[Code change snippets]
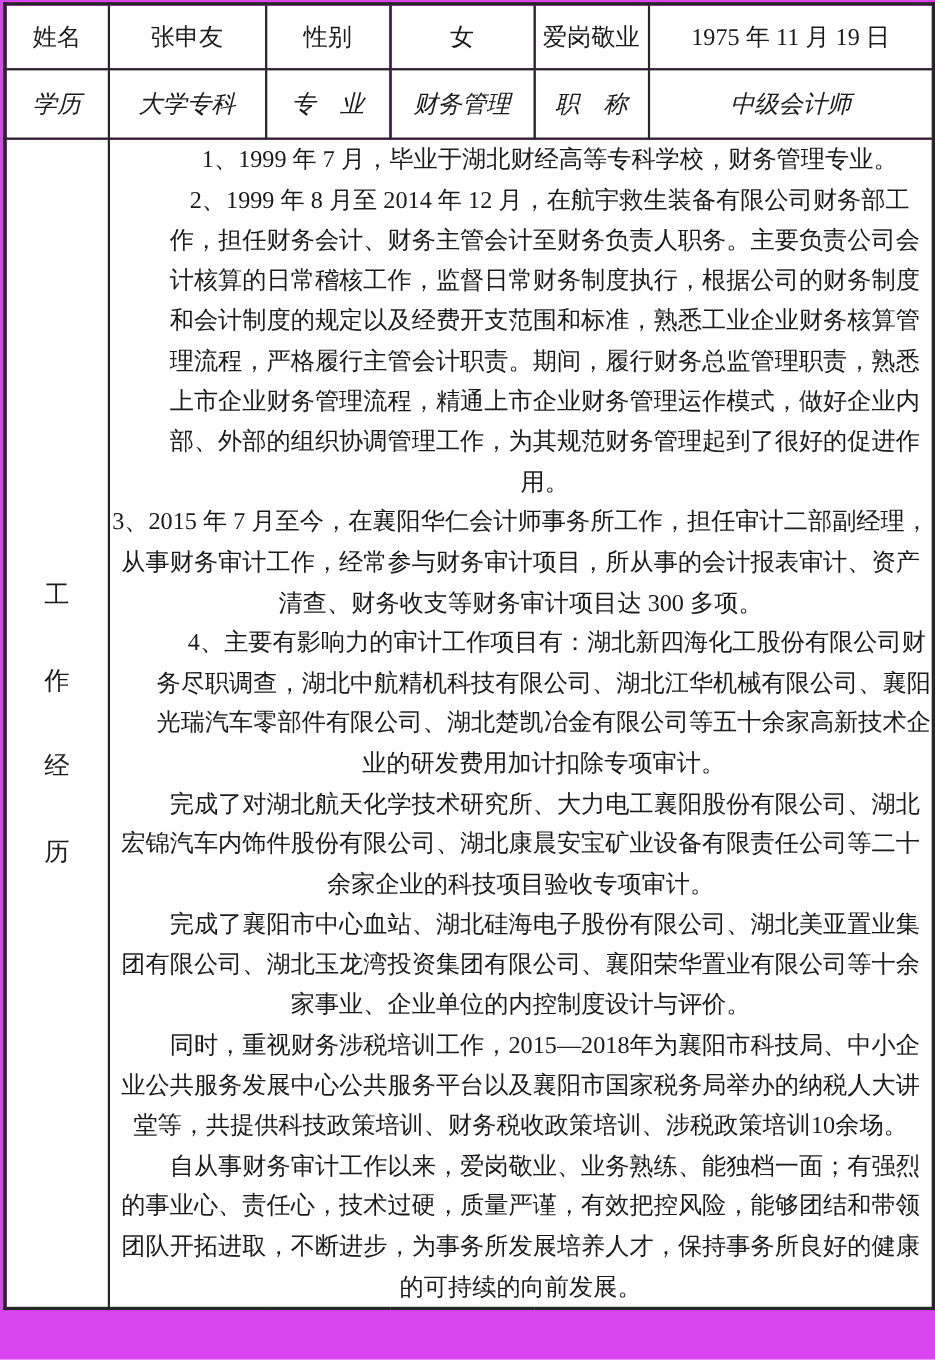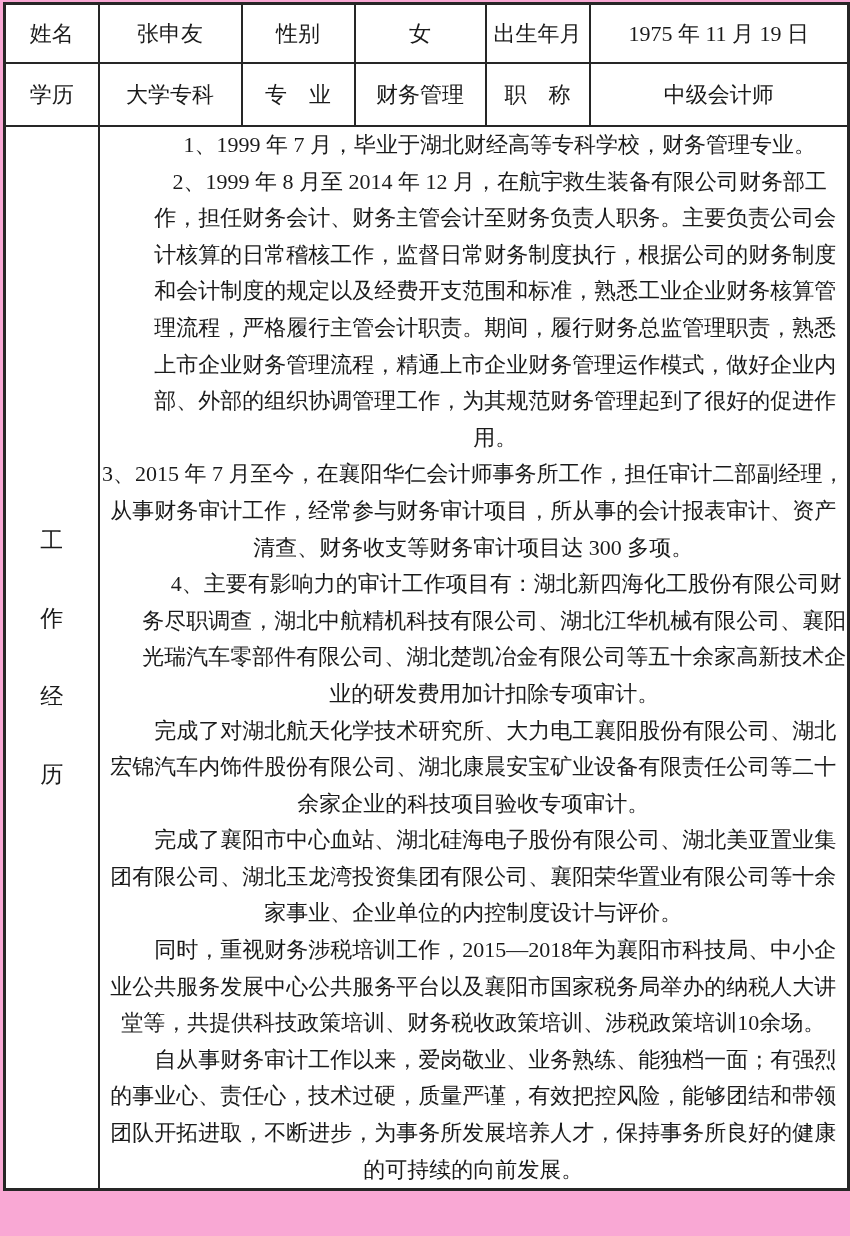--- a/index.html
+++ b/index.html
@@ -7,7 +7,7 @@
     position: relative;
     width: 850px;
     height: 1236px;
-    background: #f9a8d4;
+    background: #d946ef;
     font-family: "Liberation Serif", "DejaVu Serif", serif;
     color: #1a1a1a;
     overflow: hidden;

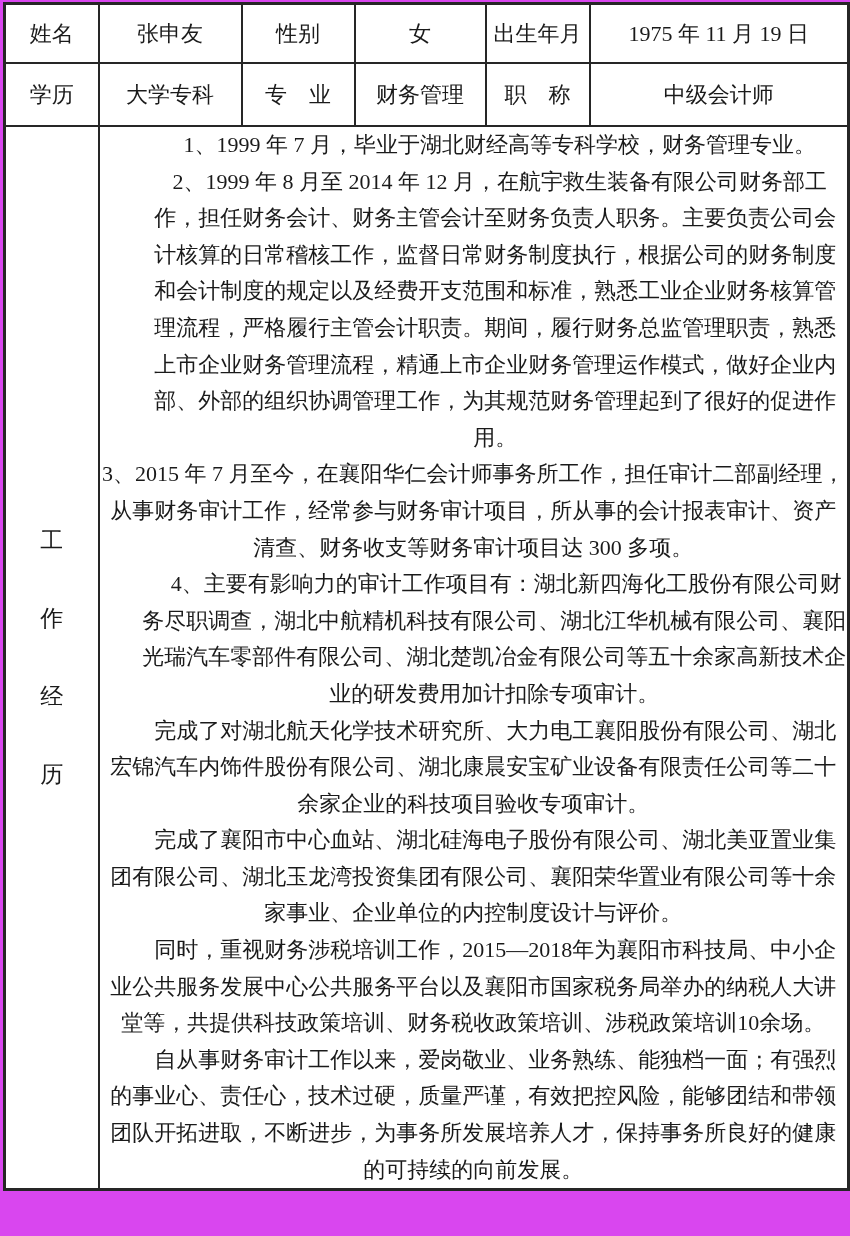--- a/index.html
+++ b/index.html
@@ -76,7 +76,7 @@
       <td><span>张申友</span></td>
       <td><span>性别</span></td>
       <td><span>女</span></td>
-      <td><span>出生年月</span></td>
+      <td><span>爱岗敬业</span></td>
       <td><span>1975 年 11 月 19 日</span></td>
     </tr>
 

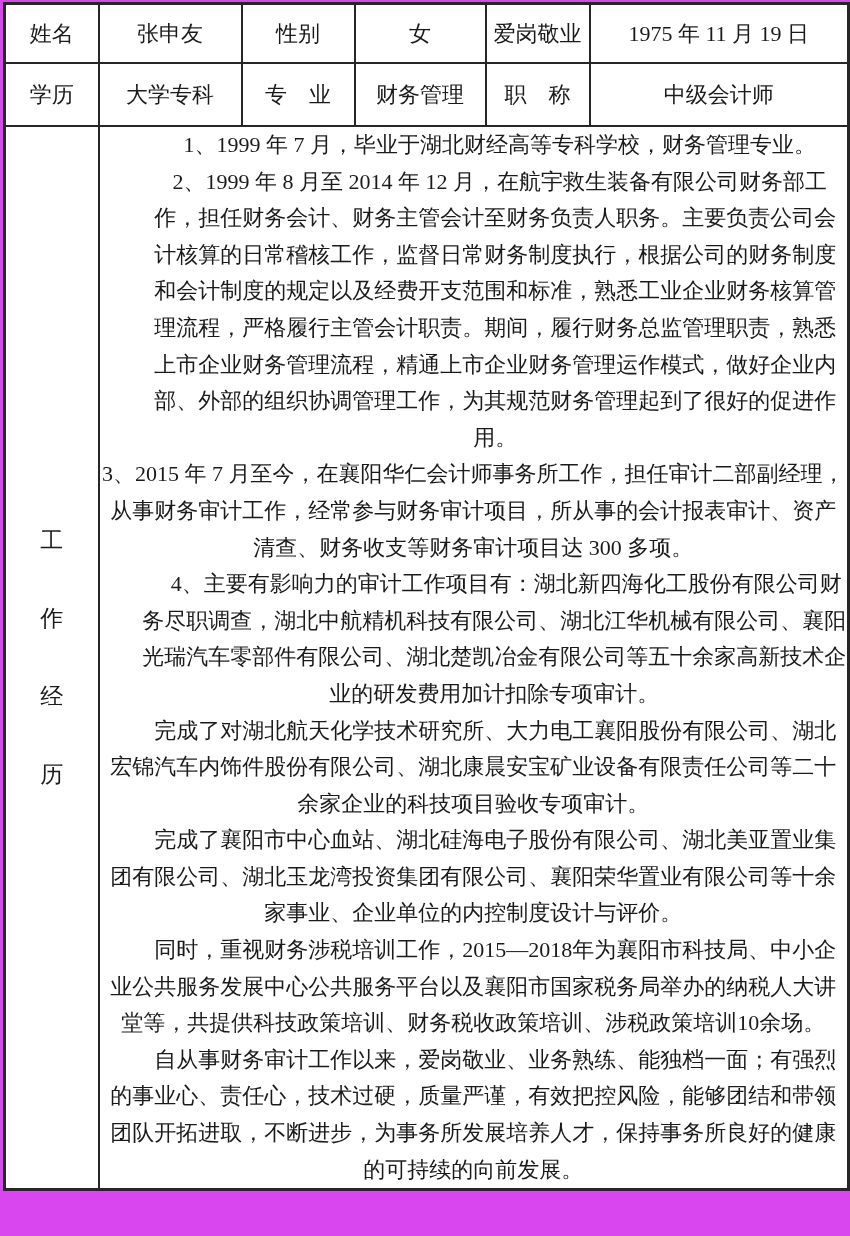--- a/index.html
+++ b/index.html
@@ -29,7 +29,7 @@
     overflow: hidden;
   }
   tr.r1 td { height: 57px; }
-  tr.r2 td { height: 61px; }
+  tr.r2 td { height: 61px; font-style: italic; }
   tr.r3 td { height: 63px; }
   tr.r4 td { height: 1027px; }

_Task brief_.
Both ends included, copy the lines from the one holding "<td><span>性别</span></td>" to the last line of the entries exactly, with all pictures left out.

_Response_.
       <td><span>性别</span></td>
       <td><span>女</span></td>
-      <td><span>出生年月</span></td>
+      <td><span>爱岗敬业</span></td>
       <td><span>1975 年 11 月 19 日</span></td>
     </tr>
 

--- a/index.html
+++ b/index.html
@@ -29,7 +29,7 @@
     overflow: hidden;
   }
   tr.r1 td { height: 57px; }
-  tr.r2 td { height: 61px; }
+  tr.r2 td { height: 61px; font-style: italic; }
   tr.r3 td { height: 63px; }
   tr.r4 td { height: 1027px; }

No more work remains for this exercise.